====== INPUT DATA ======

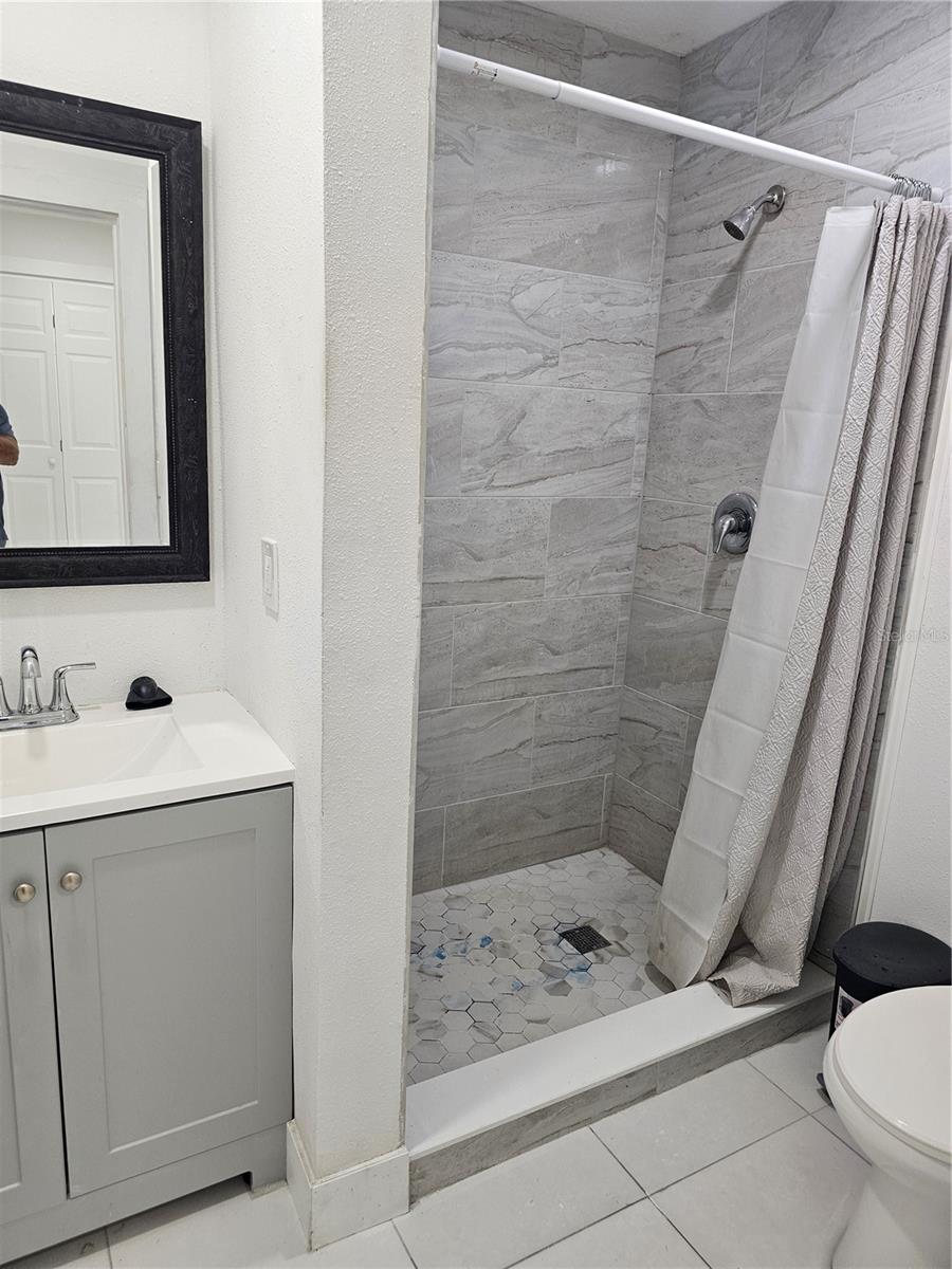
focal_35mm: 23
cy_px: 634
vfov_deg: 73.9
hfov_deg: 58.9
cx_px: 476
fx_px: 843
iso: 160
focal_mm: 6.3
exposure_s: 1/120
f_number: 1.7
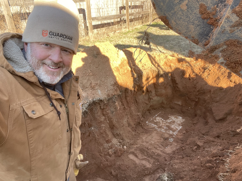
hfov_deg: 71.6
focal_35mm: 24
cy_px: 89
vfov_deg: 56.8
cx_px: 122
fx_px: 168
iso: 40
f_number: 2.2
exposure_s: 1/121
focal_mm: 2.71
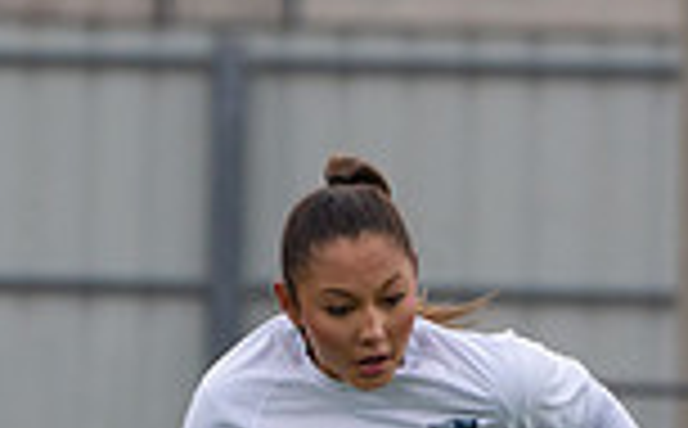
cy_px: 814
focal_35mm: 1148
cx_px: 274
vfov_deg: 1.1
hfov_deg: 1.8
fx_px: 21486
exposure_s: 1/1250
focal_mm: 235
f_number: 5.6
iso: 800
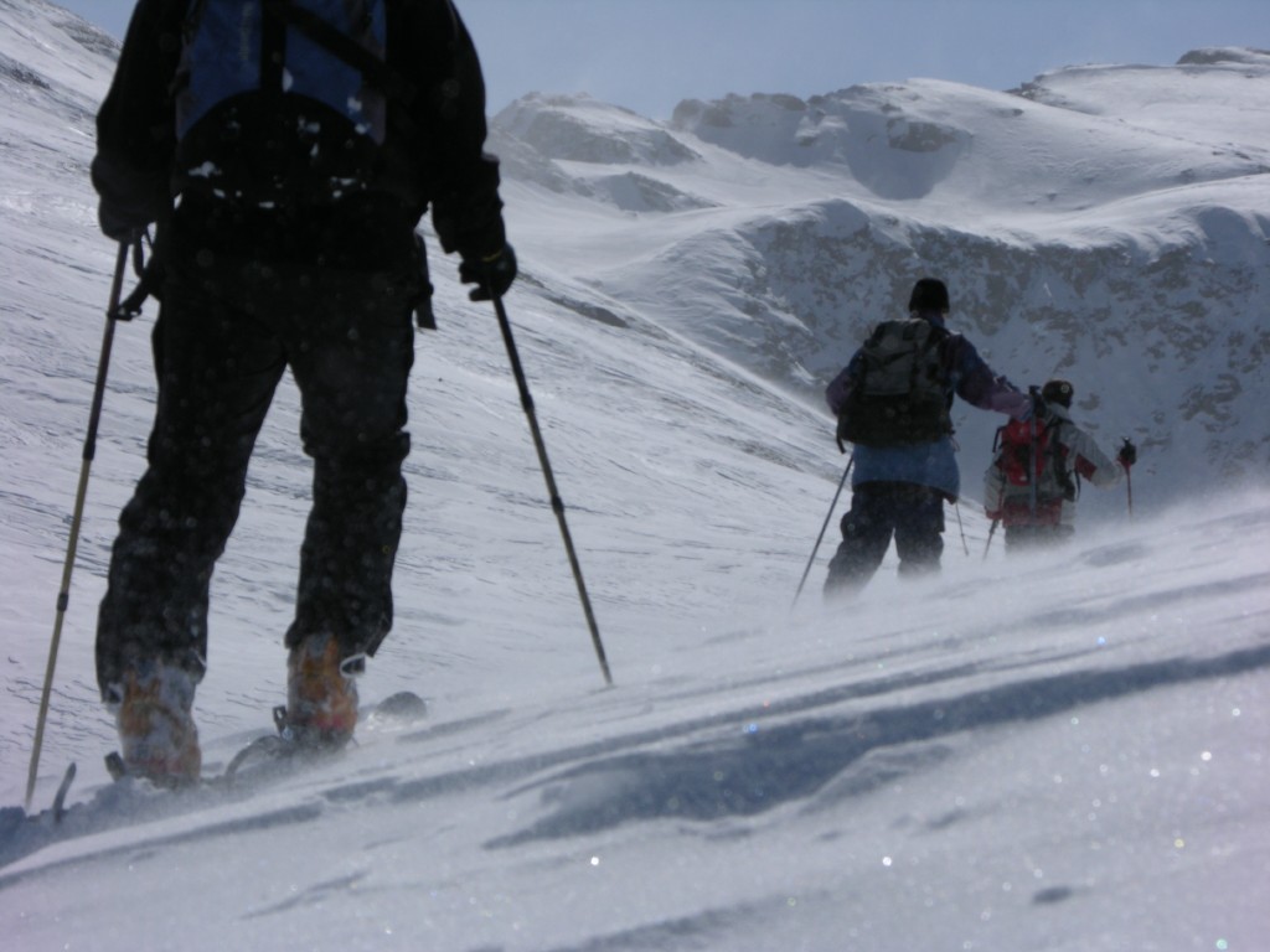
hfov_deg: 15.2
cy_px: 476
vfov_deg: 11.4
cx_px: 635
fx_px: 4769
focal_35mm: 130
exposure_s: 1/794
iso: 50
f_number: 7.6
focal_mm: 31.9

======
====== INPUT DATA ======

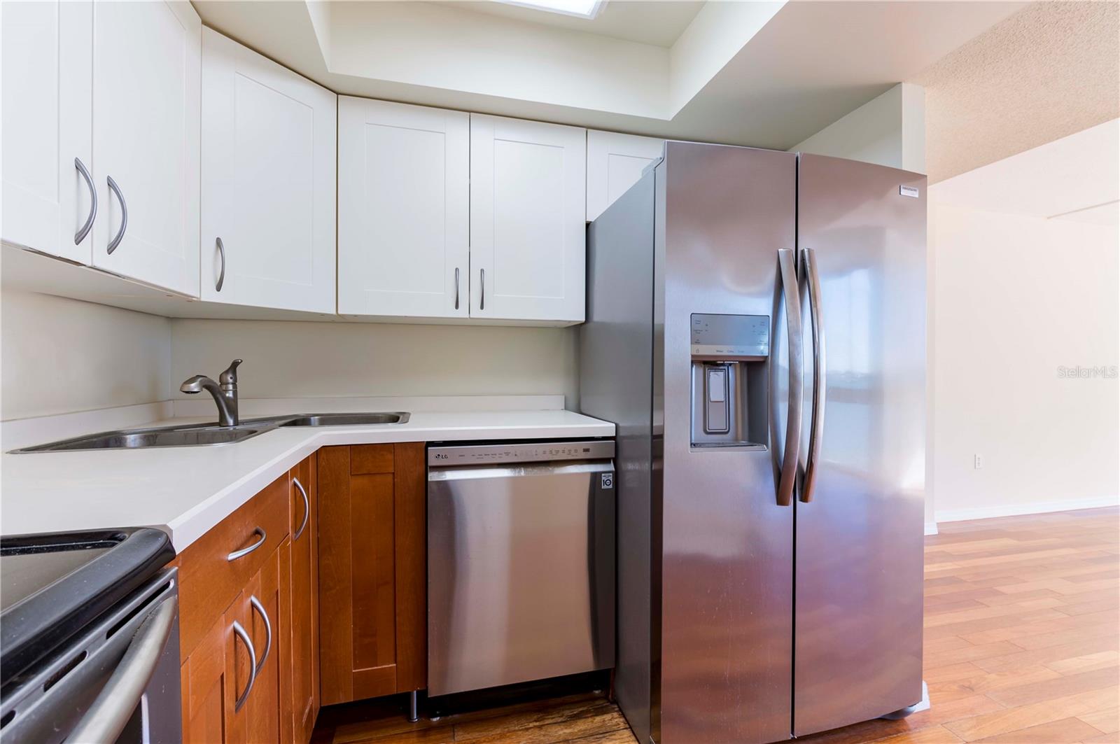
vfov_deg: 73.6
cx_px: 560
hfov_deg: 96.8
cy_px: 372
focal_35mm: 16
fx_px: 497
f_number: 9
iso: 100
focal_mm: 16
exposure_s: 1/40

======

■ **WHAT YOU SHOULD DO**
Using only the listing above, restate exactly the lines from the line containing "hfov_deg: 96.8" through the line containing "exposure_s: 1/40", both included.

■ **TASK RESPONSE**
hfov_deg: 96.8
cy_px: 372
focal_35mm: 16
fx_px: 497
f_number: 9
iso: 100
focal_mm: 16
exposure_s: 1/40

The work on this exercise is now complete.